Apple’s cheaper iPhone 13 series will likely take further market share away from domestic tech giant Huawei Technologies Co and other local brands despite it being the weakest upgrade ever of the iconic handset, analysts said.
The Cupertino-based tech company on Tuesday launched a new line of iPhones – the iPhone 13, iPhone 13 mini, iPhone 13 Pro and iPhone 13 Pro Max – at a media event dubbed California Streaming. Although the new iPhones came with few surprises, the lower price tag has raised eyebrows in China, the world’s second-largest economy.
Pricing for the new models in China starts at 5,199 yuan (US$807) for the iPhone 13 Mini, 5,999 yuan (US$931) for the iPhone 13 and 7,999 yuan (US$1,241) for the iPhone 13 Pro, about 300 to 800 yuan cheaper than the corresponding iPhone 12s, depending on the exact model.
Analysts said that the cheaper iPhones will be another blow for Huawei, which has struggled under the weight of US trade sanctions that have cut off its access to high-end chips. Without naming Huawei, Wang Xi, a manager at industry research firm IDC in China, wrote in a report that iPhones “will have an even clearer advantage in the premium smartphone market with the iPhone 13’s approach to pricing, displays and storage”.
The latest iPhone pricing came as a surprise to many industry watchers as industry-leading chip maker Taiwan Semiconductor Manufacturing Company (TSMC) recently increased its prices. Moreover, smartphones with more storage and higher capacity, typically come with a higher price tag in China.
Discussion about the new iPhone 13 raged on Chinese social media, with the hashtag #iPhone13Price being viewed more than 1 billion times in a few hours, reflecting the huge following Apple still has in the country despite growing trade tensions between China and the US.
Reaction was mixed, with some netizens marvelling at the cheaper price tag while others dismissed the latest iPhone iteration as the weakest ever. “This iPhone 13 line comes with probably the fewest selling points than all the previous upgrades,” a Weibo commentator wrote.
Some commentators were upset by the price cut. “I whipped out 6,388 yuan for an iPhone 12 not too long ago.

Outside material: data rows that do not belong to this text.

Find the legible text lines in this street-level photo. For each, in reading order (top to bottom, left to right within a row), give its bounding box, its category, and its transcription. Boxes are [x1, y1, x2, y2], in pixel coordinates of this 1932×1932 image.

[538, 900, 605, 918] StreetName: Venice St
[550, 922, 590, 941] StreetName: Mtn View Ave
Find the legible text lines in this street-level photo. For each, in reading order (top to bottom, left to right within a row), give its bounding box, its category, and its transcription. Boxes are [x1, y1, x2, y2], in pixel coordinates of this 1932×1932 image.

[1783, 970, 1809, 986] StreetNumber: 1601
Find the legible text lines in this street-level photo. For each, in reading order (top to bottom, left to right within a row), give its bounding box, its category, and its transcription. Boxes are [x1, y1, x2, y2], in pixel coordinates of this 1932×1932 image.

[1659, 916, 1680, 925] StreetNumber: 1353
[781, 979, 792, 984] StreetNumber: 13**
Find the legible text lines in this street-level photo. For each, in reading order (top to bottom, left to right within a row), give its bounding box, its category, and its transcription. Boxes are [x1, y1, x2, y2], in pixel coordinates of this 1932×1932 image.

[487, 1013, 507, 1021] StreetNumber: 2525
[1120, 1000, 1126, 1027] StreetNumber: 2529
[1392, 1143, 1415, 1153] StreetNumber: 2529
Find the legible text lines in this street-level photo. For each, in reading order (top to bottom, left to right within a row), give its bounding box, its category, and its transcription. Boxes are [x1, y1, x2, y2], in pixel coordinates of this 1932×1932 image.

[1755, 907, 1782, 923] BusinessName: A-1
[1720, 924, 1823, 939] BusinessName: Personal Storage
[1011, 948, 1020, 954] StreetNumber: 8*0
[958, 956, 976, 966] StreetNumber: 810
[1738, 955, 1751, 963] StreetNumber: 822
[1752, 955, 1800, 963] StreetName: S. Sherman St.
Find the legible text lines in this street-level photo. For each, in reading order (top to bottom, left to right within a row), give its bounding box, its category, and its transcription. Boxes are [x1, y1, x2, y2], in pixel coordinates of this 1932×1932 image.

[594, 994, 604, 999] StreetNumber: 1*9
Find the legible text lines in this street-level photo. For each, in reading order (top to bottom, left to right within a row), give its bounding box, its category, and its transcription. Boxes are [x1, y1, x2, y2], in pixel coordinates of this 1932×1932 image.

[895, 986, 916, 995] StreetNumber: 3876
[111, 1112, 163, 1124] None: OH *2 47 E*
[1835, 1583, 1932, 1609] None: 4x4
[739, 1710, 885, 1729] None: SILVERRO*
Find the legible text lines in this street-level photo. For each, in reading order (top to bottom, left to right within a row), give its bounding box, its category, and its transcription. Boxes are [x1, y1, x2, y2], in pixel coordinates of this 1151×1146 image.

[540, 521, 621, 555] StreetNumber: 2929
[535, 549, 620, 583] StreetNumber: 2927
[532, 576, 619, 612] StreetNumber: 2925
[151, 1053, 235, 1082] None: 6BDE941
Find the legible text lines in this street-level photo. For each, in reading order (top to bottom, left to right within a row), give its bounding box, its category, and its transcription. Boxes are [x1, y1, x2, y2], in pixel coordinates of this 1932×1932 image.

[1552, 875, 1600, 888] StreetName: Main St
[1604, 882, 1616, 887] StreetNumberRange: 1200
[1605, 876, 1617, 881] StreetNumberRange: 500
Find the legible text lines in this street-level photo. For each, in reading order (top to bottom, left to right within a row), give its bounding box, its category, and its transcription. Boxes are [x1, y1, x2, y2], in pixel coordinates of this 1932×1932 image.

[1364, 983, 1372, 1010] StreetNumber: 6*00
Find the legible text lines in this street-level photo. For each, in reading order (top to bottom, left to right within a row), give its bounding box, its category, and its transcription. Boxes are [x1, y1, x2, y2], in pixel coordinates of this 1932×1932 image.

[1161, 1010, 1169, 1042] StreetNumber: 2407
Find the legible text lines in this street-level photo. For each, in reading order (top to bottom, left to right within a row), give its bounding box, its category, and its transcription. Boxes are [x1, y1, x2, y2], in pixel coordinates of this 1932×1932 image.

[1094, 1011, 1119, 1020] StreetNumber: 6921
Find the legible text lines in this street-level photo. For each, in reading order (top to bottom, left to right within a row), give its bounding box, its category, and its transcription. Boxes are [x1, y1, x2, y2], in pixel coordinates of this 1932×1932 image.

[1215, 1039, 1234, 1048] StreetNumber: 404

Now the same model costs only 5,999,” another netizen wrote on Weibo.
Meanwhile, Huawei is continuing to lose ground in China. Apple’s share of smartphone shipments in China rose to 43 per cent in the second quarter of 2021, according to industry research firm Canalys, from a share of 28 per cent in the same period a year ago, while Huawei’s share dropped to 26 per cent from 57 per cent over the same period.
“Huawei had a significant lead. But just as its shipments were coming down, Apple’s shipments immediately rose during the fourth quarter of last year,” said Nicole Peng, vice-president of mobility at Canalys.
The iPhone 13 Pro Max is the top-of-the-line offering from Apple and comes with a faster A15 Bionic chip, three new cameras, and a faster display with up to a 120Hz ProMotion high refresh rate and maximum brightness reaching 1,000 nits.
Although macro factors such as a global chip shortage have put pressure on phonemakers to raise prices, Ivan Lam, senior analyst at Counterpoint Research, said Apple’s pricing strategy has changed since late last year as it focuses more on driving volume.
He added that the new key features of the iPhone 13 – a high refresh rate display and 5G network support for all models – would allow Apple to neutralise many of the advantages that Chinese smartphone makers possess.
“A high refresh rate display can be found in many flagship Android phones in China,” Lam said, “Apple is catching up on that.”